The spine of the group was Villafranca, who, like Bunnett, is schooled in classical jazz as well as Afro-Cuban music. He opened the program with a riffle of dissonant notes, demonstrating the sophisticated, savory musicianship he would sustain throughout the evening. Cramer joined Villafranca’s chordal explorations with nuanced accents on the flugelhorn. As the pianist engaged his entire keyboard with swirling arpeggios, Cramer lent textured accompaniment on his trumpet.

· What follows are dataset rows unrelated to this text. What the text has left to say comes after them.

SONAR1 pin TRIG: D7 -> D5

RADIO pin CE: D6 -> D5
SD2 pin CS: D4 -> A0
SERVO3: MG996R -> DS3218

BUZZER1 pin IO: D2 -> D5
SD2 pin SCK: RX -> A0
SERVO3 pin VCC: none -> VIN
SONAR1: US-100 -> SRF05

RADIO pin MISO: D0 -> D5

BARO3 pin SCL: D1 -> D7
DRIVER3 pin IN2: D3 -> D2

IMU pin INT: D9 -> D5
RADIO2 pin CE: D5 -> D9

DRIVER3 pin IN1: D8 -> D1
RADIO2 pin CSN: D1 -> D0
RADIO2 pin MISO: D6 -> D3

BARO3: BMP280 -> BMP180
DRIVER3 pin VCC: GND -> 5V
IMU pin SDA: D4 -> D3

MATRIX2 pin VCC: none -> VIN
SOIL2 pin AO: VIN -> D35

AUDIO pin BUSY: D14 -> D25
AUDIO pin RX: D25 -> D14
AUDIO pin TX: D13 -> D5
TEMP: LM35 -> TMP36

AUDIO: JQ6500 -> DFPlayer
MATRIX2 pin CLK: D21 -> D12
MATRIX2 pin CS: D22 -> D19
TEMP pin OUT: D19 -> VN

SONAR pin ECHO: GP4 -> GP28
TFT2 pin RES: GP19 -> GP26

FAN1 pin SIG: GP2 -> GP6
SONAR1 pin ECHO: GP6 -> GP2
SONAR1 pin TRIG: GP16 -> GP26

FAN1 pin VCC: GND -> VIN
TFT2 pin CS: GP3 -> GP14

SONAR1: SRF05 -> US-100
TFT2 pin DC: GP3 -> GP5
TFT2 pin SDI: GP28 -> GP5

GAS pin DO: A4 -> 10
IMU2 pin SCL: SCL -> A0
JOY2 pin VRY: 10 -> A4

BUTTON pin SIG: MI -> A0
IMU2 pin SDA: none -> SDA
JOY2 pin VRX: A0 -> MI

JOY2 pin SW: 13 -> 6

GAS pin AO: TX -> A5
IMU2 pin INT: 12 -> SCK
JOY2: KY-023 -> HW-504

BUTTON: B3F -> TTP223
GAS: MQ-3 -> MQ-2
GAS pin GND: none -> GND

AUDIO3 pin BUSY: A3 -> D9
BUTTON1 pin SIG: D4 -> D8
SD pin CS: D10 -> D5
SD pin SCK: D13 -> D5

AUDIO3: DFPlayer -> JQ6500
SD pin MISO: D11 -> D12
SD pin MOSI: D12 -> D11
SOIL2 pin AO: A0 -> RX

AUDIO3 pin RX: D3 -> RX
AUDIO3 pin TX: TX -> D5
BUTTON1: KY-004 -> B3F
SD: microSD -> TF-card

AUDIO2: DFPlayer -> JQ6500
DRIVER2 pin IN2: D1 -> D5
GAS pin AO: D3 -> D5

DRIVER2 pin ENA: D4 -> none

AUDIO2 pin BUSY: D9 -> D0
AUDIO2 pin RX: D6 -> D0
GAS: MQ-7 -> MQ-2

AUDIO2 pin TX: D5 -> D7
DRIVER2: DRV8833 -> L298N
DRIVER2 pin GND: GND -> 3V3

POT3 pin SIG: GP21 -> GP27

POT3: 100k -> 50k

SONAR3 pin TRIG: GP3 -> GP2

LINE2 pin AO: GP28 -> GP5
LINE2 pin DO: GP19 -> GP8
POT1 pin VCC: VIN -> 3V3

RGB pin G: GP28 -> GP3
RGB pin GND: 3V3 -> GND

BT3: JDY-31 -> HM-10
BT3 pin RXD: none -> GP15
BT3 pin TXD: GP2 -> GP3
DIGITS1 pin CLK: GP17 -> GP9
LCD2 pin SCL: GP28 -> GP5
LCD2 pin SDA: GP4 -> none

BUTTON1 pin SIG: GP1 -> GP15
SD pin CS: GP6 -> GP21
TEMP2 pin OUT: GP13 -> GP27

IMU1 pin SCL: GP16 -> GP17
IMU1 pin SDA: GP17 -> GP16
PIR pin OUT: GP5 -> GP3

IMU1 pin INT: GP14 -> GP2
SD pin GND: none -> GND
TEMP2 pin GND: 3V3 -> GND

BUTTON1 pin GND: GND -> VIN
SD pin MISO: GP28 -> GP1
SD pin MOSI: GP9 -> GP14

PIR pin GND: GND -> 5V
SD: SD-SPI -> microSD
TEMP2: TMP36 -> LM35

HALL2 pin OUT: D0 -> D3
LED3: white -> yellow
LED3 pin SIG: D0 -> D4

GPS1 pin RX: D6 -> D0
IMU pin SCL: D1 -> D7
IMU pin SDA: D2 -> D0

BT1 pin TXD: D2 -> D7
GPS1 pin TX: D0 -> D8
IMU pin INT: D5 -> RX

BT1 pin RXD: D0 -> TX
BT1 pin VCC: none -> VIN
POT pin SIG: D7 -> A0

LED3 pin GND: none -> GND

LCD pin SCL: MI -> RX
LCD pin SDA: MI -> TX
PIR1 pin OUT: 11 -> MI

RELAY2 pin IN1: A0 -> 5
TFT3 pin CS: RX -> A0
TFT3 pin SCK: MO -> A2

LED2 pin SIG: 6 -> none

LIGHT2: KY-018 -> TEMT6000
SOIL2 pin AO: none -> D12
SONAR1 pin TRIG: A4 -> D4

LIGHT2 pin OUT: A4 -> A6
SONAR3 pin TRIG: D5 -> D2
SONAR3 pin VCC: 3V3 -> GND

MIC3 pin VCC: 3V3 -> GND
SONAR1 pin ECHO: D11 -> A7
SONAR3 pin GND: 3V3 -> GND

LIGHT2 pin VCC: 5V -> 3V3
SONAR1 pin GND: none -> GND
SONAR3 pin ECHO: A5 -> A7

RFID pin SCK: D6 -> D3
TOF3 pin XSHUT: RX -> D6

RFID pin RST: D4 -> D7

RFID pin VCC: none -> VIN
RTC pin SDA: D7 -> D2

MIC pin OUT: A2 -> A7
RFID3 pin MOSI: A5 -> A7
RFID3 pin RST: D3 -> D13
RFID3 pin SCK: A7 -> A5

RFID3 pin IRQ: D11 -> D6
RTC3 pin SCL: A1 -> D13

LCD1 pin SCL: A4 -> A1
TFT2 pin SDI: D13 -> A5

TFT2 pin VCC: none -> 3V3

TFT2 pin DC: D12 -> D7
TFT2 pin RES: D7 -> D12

Next, the ensemble played a Bunnett composition that unfolded like a pastiche of jazz and Afro-Cuban musical traditions. On the sax, Bunnett let loose with storms of squawking, shrill squeals to the impressionistic piano improvisations of Villafranca, whose rich, liquid tone complemented her surging solo. They were joined by Najarro’s muscular timbales, a percussive bass solo by Terry and piercing trumpet punctuation by Cramer.

The ensemble slowed its tempo with “Oguere’s Cha,” an African lullaby set to the clave beat  —  the signature five-stroke rhythm of Afro-Cuban music. A swinging, temperate horn solo by Cramer accompanied Villafranca’s intricate piano filigrees.

Bunnett introduced “Guantanamo,” a sampling of Haitian-Cuban Changüí folk music. Emulating the marimbula, a kind of thumb piano, on his bass, Yunior Terry led the ebullient composition, accompanied by Najarro’s chants and maracas and Quinto’s crackling congas. The entire ensemble joined an exultant crescendo as, backed by Villafranca’s rhythmic keyboard, Bunnett unfurled the song’s sunny melodic refrain on her sax.

The synergies between music of the Latin and North American diaspora have been fertile ground for inventive musicians ever since Dizzy Gillespie’s explosive 1947 concert at Carnegie Hall, when the great bebop trumpeter introduced Cuban conga player Chano Pozo with their newborn anthem, “Manteca.” Whether coming out of a jazz lineage or an Afro-Cuban heritage  —  or combining both  —  players bring their unique tastes and gifts to the boundary-crossing endeavor.

This evening’s infectious musical brew was often a mix rather than a blend. Altering a composition’s rhythmic backbone with a few keystrokes, Villafranca would trigger the ensemble’s shift from straight-ahead jazz into an Afro-Cuban groove.

Yet in some selections, the sextet never strayed from a clave rhythmic core. In one composition, Bunnett’s whistling, percuassive flute joined Villafranca’s nimble piano playing to evoke a charanga orchestra, stirring several audience members into the aisles of the small church for an impromptu dance party.

Among the ensemble’s high points was their rendering of “Lágrimas Negras,” a classic by iconic Cuban composer Miguel Matamoros. Backed by Villafranca’s spare vamping, Bunnett explored its sinuous melody on her sax, her cool metallic tone complemented by the piano’s warm timbre. As Bunnett and Villafranca began trading parts, one spinning notes as the other kept the beat, their disparate threads intertwined into a tender improvisation that both embodied and transcended musical traditions.